Nadler repeated, though, an important point. That the Justice Department, not the White House, must make these decisions. But, since the Department is implicated because of Bybee’s and Yoo’s role in the memos, we should have a Special Prosecutor to conduct the investigation.

As important as are Congressman Nadler’s calls for a special prosecutor, I was just as interested in his discusison about his efforts to introduce some checks on the use of state secrets to avoid prosecution. Nadler has introduced a bill that would introduce a process akin to the CIPA process (used during the Scooter Libby trial), where a judge would review evidence both to determine standing in a case, as well as determine whether substitutions for sensitive national security information could be used to litigate the case.

The bill, Nadler explained, is awaiting a committee hearing. But he is trying to get some support from DOJ for the bill before entering into hearings. Nadler recently met with Attorney General Eric Holder on this and a host of other issues (enemy combatant doctrine, the al-Marri case, warrantless wiretapping, the OPR investigation, as well as the torture memos). And, Nadler says, Holder seemed to agree to the principle, at least, of having some kind of CIPA-like process to state secrets.

Ultimately, Nadler contends (absolutely correctly, IMO), that the government should not be able to dismiss a suit by withholding evidence under state secrets.

Data section >>
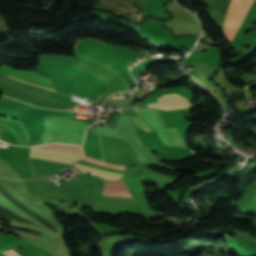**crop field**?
<instances>
[{"label": "crop field", "instance_id": "obj_7", "mask_svg": "<svg viewBox=\"0 0 256 256\" xmlns=\"http://www.w3.org/2000/svg\"><path fill=\"white\" fill-rule=\"evenodd\" d=\"M94 142H95V147L97 152V159L104 161V154L102 151L100 137L94 135ZM94 142H93V135L90 133H87L84 141V154L86 156L96 158Z\"/></svg>", "mask_w": 256, "mask_h": 256}, {"label": "crop field", "instance_id": "obj_9", "mask_svg": "<svg viewBox=\"0 0 256 256\" xmlns=\"http://www.w3.org/2000/svg\"><path fill=\"white\" fill-rule=\"evenodd\" d=\"M105 180L104 191L129 192L121 180ZM103 196L131 198L130 194L103 193Z\"/></svg>", "mask_w": 256, "mask_h": 256}, {"label": "crop field", "instance_id": "obj_12", "mask_svg": "<svg viewBox=\"0 0 256 256\" xmlns=\"http://www.w3.org/2000/svg\"><path fill=\"white\" fill-rule=\"evenodd\" d=\"M249 202H251V203L256 205V195Z\"/></svg>", "mask_w": 256, "mask_h": 256}, {"label": "crop field", "instance_id": "obj_2", "mask_svg": "<svg viewBox=\"0 0 256 256\" xmlns=\"http://www.w3.org/2000/svg\"><path fill=\"white\" fill-rule=\"evenodd\" d=\"M68 120V119H65ZM50 130L46 135L45 143L62 142L79 144L82 142L83 134L89 125L82 122L48 120Z\"/></svg>", "mask_w": 256, "mask_h": 256}, {"label": "crop field", "instance_id": "obj_1", "mask_svg": "<svg viewBox=\"0 0 256 256\" xmlns=\"http://www.w3.org/2000/svg\"><path fill=\"white\" fill-rule=\"evenodd\" d=\"M37 147L63 151L68 153H78L83 155L81 147H78V146H68L64 144H51V145L37 146ZM45 149L32 148L29 159L33 161L68 166L72 162L83 157L77 154H68V153L45 150Z\"/></svg>", "mask_w": 256, "mask_h": 256}, {"label": "crop field", "instance_id": "obj_10", "mask_svg": "<svg viewBox=\"0 0 256 256\" xmlns=\"http://www.w3.org/2000/svg\"><path fill=\"white\" fill-rule=\"evenodd\" d=\"M0 204L10 210H12L13 212L23 216L24 218L26 219H29V220H33V221H36L40 224H42L41 222H39L38 220H36L35 218H33L32 216L24 213L22 210H20L17 206H15L12 202H10L6 197H4L1 193H0ZM20 216V217H21ZM22 217V218H23ZM44 225V224H42Z\"/></svg>", "mask_w": 256, "mask_h": 256}, {"label": "crop field", "instance_id": "obj_6", "mask_svg": "<svg viewBox=\"0 0 256 256\" xmlns=\"http://www.w3.org/2000/svg\"><path fill=\"white\" fill-rule=\"evenodd\" d=\"M1 68L5 69V70H8L10 72H13L17 75H20V76H24V77H28V78H32V79H35V80H39V81H43V82H47V83H51L49 81V79L47 78H43V77H39V76H35V75H32V74H28V73H24V72H21L19 70H16L12 67H9V66H5V65H2ZM0 68V71L3 72V73H6L8 75H11V76H14L16 78H19V79H23V80H26V81H29V82H33V83H37V84H40V85H44V86H48V87H52L53 86L51 84H47V83H43V82H39V81H35V80H32V79H28V78H24V77H20V76H17L15 74H12L8 71H5L3 69ZM22 81V80H21ZM26 81H23L25 83H28V84H32V85H35V86H38V87H41V88H44V89H48V90H51V91H54V89L52 88H48V87H44V86H40V85H37V84H33V83H29V82H26ZM55 92V91H54Z\"/></svg>", "mask_w": 256, "mask_h": 256}, {"label": "crop field", "instance_id": "obj_4", "mask_svg": "<svg viewBox=\"0 0 256 256\" xmlns=\"http://www.w3.org/2000/svg\"><path fill=\"white\" fill-rule=\"evenodd\" d=\"M252 1L253 0H232L228 11L247 13ZM232 12L227 13L223 29V33L230 43L245 16V14L242 13Z\"/></svg>", "mask_w": 256, "mask_h": 256}, {"label": "crop field", "instance_id": "obj_5", "mask_svg": "<svg viewBox=\"0 0 256 256\" xmlns=\"http://www.w3.org/2000/svg\"><path fill=\"white\" fill-rule=\"evenodd\" d=\"M82 161H86V162H90V163H94V164H98V165H102V166H106V167H110V168H115V169H119V170H125V166L122 165H112V164H108L99 160H95L89 157H86L82 159ZM76 169L85 171V172H89L98 176H102V177H106V178H112V179H117L122 177L123 175L120 174H115V173H111V172H107V171H103V170H99L96 168H92V167H88V166H84V165H80L75 163L74 164Z\"/></svg>", "mask_w": 256, "mask_h": 256}, {"label": "crop field", "instance_id": "obj_8", "mask_svg": "<svg viewBox=\"0 0 256 256\" xmlns=\"http://www.w3.org/2000/svg\"><path fill=\"white\" fill-rule=\"evenodd\" d=\"M170 95H177V94H170ZM170 95H165V96H170ZM162 97H164V96H162ZM157 101H158V103H166V102H181V101H188V100L181 95H177V96L159 98V99H157ZM147 106L155 107V108H163L166 110L190 107L189 102L152 104V105H147Z\"/></svg>", "mask_w": 256, "mask_h": 256}, {"label": "crop field", "instance_id": "obj_11", "mask_svg": "<svg viewBox=\"0 0 256 256\" xmlns=\"http://www.w3.org/2000/svg\"><path fill=\"white\" fill-rule=\"evenodd\" d=\"M133 118V117H132ZM134 123L140 127L141 129L149 132L152 131L153 129L146 123L144 122L140 117L139 118H133Z\"/></svg>", "mask_w": 256, "mask_h": 256}, {"label": "crop field", "instance_id": "obj_3", "mask_svg": "<svg viewBox=\"0 0 256 256\" xmlns=\"http://www.w3.org/2000/svg\"><path fill=\"white\" fill-rule=\"evenodd\" d=\"M150 126H152L158 137L161 139V141L166 144V145H170V146H174V147H181V148H187L185 143L183 142L177 128H174V129H169V130H156L157 129H166L158 112L155 111V110H150L151 112V115H152V118L154 120V123H155V126H154V123H153V120L151 118V115H150V112L148 109H142V108H133Z\"/></svg>", "mask_w": 256, "mask_h": 256}]
</instances>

Exercises to complete >>
1. According to the passage on Congressman Nadler's state secrets bill, what is the bill awaiting?
2. Extend the passage on Congressman Nadler's state secrets bill, starting right after its final sentence.

Answers by task >>
1. A committee hearing.

2.
Between the Jeppesen Dataplan suit, the Binyam Mohammed suit, al-Haramain and all the rest of the warrantless wiretapping suits, preventing the government from demanding dismissal of a suit because of state secrets would go a long way to ensuring accountability when the government breaks the law. 

And Did James Mitchell Also Write the Psychological Profile of Abu Zubaydah Bybee Used?

I think Spencer and I are just going to keep tag-teaming the torture memos.

He writes about something I’ve been thinking: to what degree was James Mitchell, almost certainly the contractor involved in making the case that they needed to use torture to get information out of Abu Zubaydah, making that case so he could win a hefty contract?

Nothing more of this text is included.